• [Data to examine]:
==================================================

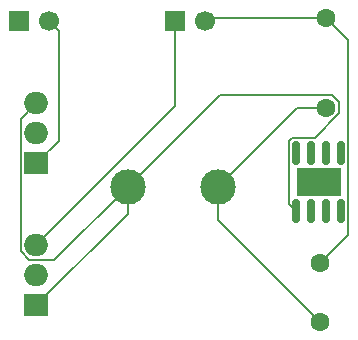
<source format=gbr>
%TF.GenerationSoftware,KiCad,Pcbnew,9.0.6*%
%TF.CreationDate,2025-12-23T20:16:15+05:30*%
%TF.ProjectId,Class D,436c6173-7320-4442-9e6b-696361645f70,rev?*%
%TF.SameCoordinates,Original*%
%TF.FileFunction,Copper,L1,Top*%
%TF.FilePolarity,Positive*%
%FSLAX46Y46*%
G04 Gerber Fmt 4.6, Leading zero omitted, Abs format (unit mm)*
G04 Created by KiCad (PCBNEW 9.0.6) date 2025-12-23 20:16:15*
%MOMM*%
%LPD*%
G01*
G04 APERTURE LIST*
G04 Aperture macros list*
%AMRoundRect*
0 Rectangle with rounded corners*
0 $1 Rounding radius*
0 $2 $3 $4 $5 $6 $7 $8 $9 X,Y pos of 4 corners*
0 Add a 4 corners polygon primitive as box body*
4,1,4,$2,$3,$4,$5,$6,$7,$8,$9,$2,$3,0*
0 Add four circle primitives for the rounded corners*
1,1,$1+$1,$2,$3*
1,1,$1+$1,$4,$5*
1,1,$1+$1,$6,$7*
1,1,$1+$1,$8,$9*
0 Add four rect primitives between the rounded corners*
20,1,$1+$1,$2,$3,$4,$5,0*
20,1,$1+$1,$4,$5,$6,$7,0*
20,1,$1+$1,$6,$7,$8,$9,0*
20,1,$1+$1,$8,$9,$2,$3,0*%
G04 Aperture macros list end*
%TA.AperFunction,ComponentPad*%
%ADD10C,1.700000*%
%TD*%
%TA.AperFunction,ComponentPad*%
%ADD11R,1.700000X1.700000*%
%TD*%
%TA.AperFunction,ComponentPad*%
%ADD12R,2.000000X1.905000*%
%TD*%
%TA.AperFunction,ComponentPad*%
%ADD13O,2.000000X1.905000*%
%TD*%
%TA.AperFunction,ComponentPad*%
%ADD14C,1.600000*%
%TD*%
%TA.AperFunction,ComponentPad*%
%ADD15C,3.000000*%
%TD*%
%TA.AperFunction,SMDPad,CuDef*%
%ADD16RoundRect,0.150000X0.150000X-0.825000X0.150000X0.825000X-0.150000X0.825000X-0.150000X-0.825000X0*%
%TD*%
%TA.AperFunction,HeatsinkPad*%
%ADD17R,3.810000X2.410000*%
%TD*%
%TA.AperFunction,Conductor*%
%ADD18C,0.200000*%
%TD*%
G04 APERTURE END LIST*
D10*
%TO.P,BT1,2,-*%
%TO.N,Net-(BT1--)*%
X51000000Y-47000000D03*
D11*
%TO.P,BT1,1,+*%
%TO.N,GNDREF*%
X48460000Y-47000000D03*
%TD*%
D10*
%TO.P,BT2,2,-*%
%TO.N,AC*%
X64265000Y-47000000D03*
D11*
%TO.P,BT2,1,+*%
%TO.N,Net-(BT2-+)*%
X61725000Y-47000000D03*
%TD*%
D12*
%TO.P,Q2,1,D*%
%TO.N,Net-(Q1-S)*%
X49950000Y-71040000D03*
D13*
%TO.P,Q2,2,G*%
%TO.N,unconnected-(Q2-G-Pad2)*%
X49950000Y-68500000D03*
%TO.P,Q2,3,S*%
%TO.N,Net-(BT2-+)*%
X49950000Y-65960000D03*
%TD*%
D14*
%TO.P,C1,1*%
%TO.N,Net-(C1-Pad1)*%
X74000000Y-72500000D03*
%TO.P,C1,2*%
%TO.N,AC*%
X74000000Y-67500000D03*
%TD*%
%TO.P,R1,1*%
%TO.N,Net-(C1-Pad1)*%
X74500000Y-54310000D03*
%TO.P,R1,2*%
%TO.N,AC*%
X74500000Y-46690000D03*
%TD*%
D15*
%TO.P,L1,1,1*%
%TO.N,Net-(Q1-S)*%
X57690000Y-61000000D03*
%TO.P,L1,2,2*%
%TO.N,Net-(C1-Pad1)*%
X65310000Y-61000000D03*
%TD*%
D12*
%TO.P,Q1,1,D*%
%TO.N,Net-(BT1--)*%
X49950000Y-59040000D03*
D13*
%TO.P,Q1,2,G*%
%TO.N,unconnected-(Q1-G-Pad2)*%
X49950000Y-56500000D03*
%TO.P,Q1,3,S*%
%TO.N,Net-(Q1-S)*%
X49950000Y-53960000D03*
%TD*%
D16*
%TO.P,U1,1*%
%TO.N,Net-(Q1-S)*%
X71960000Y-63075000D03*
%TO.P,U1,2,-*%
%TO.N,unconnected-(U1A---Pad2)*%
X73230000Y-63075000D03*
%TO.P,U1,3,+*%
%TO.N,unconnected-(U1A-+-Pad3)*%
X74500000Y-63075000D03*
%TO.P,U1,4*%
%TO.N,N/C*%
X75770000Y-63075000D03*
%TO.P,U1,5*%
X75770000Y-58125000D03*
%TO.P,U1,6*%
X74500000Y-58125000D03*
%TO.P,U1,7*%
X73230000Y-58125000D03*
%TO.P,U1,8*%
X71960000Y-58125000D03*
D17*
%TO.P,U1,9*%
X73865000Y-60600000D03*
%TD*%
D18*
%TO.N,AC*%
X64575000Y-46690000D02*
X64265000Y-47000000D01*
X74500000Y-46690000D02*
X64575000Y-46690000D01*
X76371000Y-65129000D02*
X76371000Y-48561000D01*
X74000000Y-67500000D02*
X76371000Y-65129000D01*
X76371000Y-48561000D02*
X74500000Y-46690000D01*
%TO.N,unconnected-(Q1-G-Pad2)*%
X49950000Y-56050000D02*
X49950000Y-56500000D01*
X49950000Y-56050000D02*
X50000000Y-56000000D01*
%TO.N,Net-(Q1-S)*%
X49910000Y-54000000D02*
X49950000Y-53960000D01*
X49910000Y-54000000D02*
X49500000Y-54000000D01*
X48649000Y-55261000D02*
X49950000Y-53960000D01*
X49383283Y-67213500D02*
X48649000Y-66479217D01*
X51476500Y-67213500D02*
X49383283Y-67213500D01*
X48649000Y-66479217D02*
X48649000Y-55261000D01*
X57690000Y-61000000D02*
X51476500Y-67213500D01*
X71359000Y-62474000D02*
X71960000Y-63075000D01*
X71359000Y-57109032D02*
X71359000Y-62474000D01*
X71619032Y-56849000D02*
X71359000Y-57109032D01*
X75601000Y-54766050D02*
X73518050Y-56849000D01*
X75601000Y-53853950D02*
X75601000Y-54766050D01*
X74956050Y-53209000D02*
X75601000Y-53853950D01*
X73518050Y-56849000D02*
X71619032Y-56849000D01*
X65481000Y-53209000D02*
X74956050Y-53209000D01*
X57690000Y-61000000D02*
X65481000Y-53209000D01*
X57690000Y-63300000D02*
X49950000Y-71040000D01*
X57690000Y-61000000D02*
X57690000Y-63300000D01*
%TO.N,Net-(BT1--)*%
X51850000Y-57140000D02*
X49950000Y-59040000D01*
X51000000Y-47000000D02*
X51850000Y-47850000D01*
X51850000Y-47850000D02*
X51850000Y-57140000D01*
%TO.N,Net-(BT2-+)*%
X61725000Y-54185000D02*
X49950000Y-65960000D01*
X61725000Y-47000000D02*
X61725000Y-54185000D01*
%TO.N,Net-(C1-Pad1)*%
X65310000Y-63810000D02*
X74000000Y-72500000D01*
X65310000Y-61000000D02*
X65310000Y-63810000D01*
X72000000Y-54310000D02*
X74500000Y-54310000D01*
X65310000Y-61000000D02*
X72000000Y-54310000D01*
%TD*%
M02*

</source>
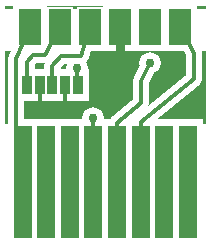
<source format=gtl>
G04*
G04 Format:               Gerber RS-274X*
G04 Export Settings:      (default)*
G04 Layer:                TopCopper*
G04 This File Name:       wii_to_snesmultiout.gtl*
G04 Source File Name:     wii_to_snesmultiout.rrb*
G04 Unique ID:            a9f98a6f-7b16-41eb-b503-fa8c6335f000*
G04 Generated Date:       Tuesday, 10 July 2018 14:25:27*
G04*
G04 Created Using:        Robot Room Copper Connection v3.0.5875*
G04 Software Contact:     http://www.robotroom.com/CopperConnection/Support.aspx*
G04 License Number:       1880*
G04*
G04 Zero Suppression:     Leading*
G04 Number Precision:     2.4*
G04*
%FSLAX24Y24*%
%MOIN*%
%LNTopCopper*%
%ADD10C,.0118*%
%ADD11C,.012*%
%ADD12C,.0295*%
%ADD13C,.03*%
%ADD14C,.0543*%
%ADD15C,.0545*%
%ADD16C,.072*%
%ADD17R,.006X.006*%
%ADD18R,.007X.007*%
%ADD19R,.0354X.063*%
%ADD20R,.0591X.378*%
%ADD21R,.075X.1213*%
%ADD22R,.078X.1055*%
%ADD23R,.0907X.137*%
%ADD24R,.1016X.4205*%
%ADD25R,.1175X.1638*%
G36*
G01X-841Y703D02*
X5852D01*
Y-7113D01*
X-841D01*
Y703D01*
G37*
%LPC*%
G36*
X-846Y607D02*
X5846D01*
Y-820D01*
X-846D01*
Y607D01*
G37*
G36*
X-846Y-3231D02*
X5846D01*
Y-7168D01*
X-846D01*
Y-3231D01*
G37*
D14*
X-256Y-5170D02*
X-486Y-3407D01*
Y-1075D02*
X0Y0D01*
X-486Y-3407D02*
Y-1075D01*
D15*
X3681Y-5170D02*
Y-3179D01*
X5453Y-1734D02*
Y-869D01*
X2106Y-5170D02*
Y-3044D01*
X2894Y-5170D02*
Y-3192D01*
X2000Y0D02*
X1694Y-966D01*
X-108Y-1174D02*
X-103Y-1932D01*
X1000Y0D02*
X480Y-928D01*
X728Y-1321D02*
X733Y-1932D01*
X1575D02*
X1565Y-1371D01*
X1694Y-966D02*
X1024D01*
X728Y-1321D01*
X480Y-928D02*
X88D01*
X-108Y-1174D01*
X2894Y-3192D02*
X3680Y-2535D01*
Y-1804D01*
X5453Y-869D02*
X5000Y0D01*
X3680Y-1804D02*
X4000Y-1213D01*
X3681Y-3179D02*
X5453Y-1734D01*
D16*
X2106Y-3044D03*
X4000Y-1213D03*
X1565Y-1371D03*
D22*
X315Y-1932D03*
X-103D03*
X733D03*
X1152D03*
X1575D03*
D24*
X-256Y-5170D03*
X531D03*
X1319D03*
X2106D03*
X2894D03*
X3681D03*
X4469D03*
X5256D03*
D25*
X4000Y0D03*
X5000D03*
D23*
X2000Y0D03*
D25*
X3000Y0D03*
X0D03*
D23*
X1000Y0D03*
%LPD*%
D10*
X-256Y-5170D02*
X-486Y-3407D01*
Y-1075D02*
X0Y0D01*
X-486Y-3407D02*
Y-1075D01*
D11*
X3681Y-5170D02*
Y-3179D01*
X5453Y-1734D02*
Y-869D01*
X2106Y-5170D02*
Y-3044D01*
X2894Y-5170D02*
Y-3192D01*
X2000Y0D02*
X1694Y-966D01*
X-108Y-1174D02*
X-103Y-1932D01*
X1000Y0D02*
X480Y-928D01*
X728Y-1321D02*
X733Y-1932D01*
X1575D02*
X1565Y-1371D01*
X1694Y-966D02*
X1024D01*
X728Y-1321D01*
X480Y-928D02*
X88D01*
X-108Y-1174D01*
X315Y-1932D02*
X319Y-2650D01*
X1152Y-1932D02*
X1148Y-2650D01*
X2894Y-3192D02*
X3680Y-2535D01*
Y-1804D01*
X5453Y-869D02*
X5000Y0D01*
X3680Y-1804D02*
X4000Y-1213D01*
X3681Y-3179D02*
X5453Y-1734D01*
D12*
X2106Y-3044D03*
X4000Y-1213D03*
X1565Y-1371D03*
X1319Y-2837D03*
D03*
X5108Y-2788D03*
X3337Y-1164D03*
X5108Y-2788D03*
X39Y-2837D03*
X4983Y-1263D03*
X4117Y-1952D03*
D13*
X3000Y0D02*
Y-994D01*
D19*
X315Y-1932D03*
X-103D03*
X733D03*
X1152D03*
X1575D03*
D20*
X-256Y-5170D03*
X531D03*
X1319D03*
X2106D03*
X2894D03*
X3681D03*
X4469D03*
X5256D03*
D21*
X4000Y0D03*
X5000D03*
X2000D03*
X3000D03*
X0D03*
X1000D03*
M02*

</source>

==================================================

• [Action item]: Search the listing above for the string "Name". Copy every line that contains it.

• [Exercise response]:
G04 This File Name:       wii_to_snesmultiout.gtl*
G04 Source File Name:     wii_to_snesmultiout.rrb*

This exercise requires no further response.